▸ **TASK TO CARRY OUT**
Extend the snakemake-staging package description, picking up right after its last sentence.
-- DOCUMENT EXTRACT follows --
Skip to main content

No project description provided

Project description

"Staging" for Snakemake

This package provides a mechanism for Snakemake workflows to explicitly "stage out" the output files from certain rules to a public repository like Zenodo to allow faster re-execution of the workflow, using these previously generated artifacts. This can be especially useful for workflows with computationally expensive rules that don't need to be frequently re-run.

snakemake-staging is a spin-off of the showyourwork project, which provides a "caching" framework for Snakemake workflows, to transparently avoid re-execution of rules that have been cached to Zenodo. The implementation of this logic in showyourwork is, however, somewhat fragile and unpredictable. In snakemake-staging, we take a more explicit approach, where "staged" rules are always either explicitly executed or restored.

Installation

To use snakemake-staging in your workflow, you can install it using pip (it's probably best to set up your Snakemake installation following the Snakemake docs first):

python -m pip install snakemake-staging

Quickstart

The Snakefile

While testing, it's probably best to use the Zenodo Sandbox, rather than the main site, since any archive published to Zenodo is permanent. To use the sandbox, you'll need a personal access token stored in the SANDBOX_TOKEN environment variable. You can generate a new token here.
-- DOCUMENT EXTRACT concluded --
-- GIVEN INFORMATION follows --
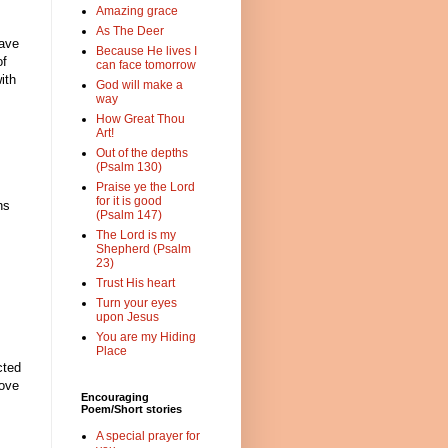
Amazing grace
As The Deer
have
Because He lives I
of
can face tomorrow
ith
God will make a
way
How Great Thou
Art!
Out of the depths
(Psalm 130)
Praise ye the Lord
for it is good
hs
(Psalm 147)
The Lord is my
Shepherd (Psalm
23)
Trust His heart
Turn your eyes
upon Jesus
You are my Hiding
Place
cted
love
Encouraging
Poem/Short stories
A special prayer for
-- GIVEN INFORMATION concluded --
▸ **RESPONSE**
Once you've added this token to your environment, you can edit the Snakefile for your workflow to use snakemake-staging as follows. First, towards the top of your Snakefile, add:

import snakemake_staging as staging

stage = staging.ZenodoStage(
    "zenodo-stage",
    config.get("restore", False)
)

to create a new stage called zenodo-stage. Note that here we're extracting a restore flag from the Snakemake config, which will be used to determine whether to restore files for the stage. This means that you can control the behavior of this stage from the command line. By passing --config restore=True to the snakemake command line interface, all files staged out by the zenodo-stage stage will be restored from the archive rather than generated.

Then, to stage out a rule, you can apply the stage as follows:

rule expensive:
    input:
        ...
    output:
        stage(
            "path/to/output1.txt",
            "path/to/output2.txt",
        )
    shell:
        ...

Finally, after defining all the rules that you want to stage out, you must add the following include which defines all the staging rules:

include: staging.snakefile()

At this point, here's the full Snakefile:

Full Snakefile example
import snakemake_staging as staging

stage = staging.ZenodoStage(
    "zenodo-stage",
    config.get("restore", False)
)

rule expensive:
    input:
        ...
    output:
        stage(
            "path/to/output1.txt",
            "path/to/output2.txt",
        )
    shell:
        ...

include: staging.snakefile()

Usage

With the Snakefile defined in the previous section, you can now run your workflow in 3 ways:

  1. Normal execution: If you run something like snakemake path/to/output1.txt (where I have omitted the usual --cores and --conda arguments) will execute the workflow as normal, without staging out any files.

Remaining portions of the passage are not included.